Well it was great of you to bring him inside then. Will the rehabber be releasing him eventually or keeping him?


----------



## dodo1 (Feb 24, 2018)

Jay3 said:


> Well it was great of you to bring him inside then. Will the rehabber be releasing him eventually or keeping him?


I think she's going to keep him with her flock, she said she'll see how it goes, she said it wouldn't be a good idea to release any time soon due to the unusual cold and stormy weather we've been having.


----------



## dodo1 (Feb 24, 2018)

Just as a final update, the pigeon was picked up this morning by a local rescuer, she checked him over and said he is much younger than the photo suggested. About 20 days because of him having a lack of feathers underneath the wings (think I'm describing that right). 

She said he looked healthy and no obvious injuries, thankfully. 

She says he wouldn't have been able to fly back up and probably fell out. It's a busy town centre so I'm glad we saw him, I know it's ideal to be with their family but I hope he can have a nice life with her other rescues. We are only in a flat with no garden and away a lot so couldn't offer enough. He was absolutely gorgeous and I hope he does well, she said she'll keep us updated.

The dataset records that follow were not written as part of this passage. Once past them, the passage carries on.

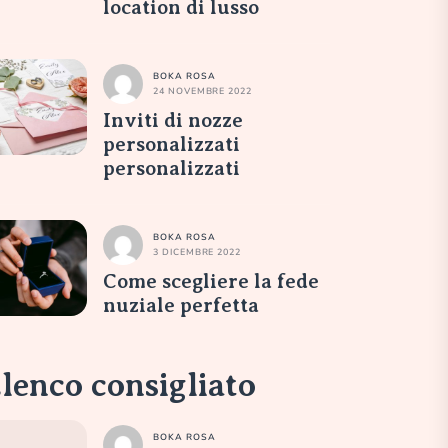
location di lusso
BOKA ROSA
24 NOVEMBRE 2022
Inviti di nozze
personalizzati
personalizzati
BOKA ROSA
3 DICEMBRE 2022
Come scegliere la fede
nuziale perfetta
lenco consigliato
BOKA ROSA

Just wanted to let you all know what happened.

Thanks.


----------



## Marina B (May 5, 2011)

That's great news! Thanks for the update. I'm sure he will be fine, they really adapt very well. Thanks for saving him.


----------



## cwebster (Dec 11, 2010)

Yes, thank you for the great update! Hope the beautiful little guy does well. Thank you for helping him!


----------



## Jay3 (May 4, 2008)

Thanks for the update. You did good!


----------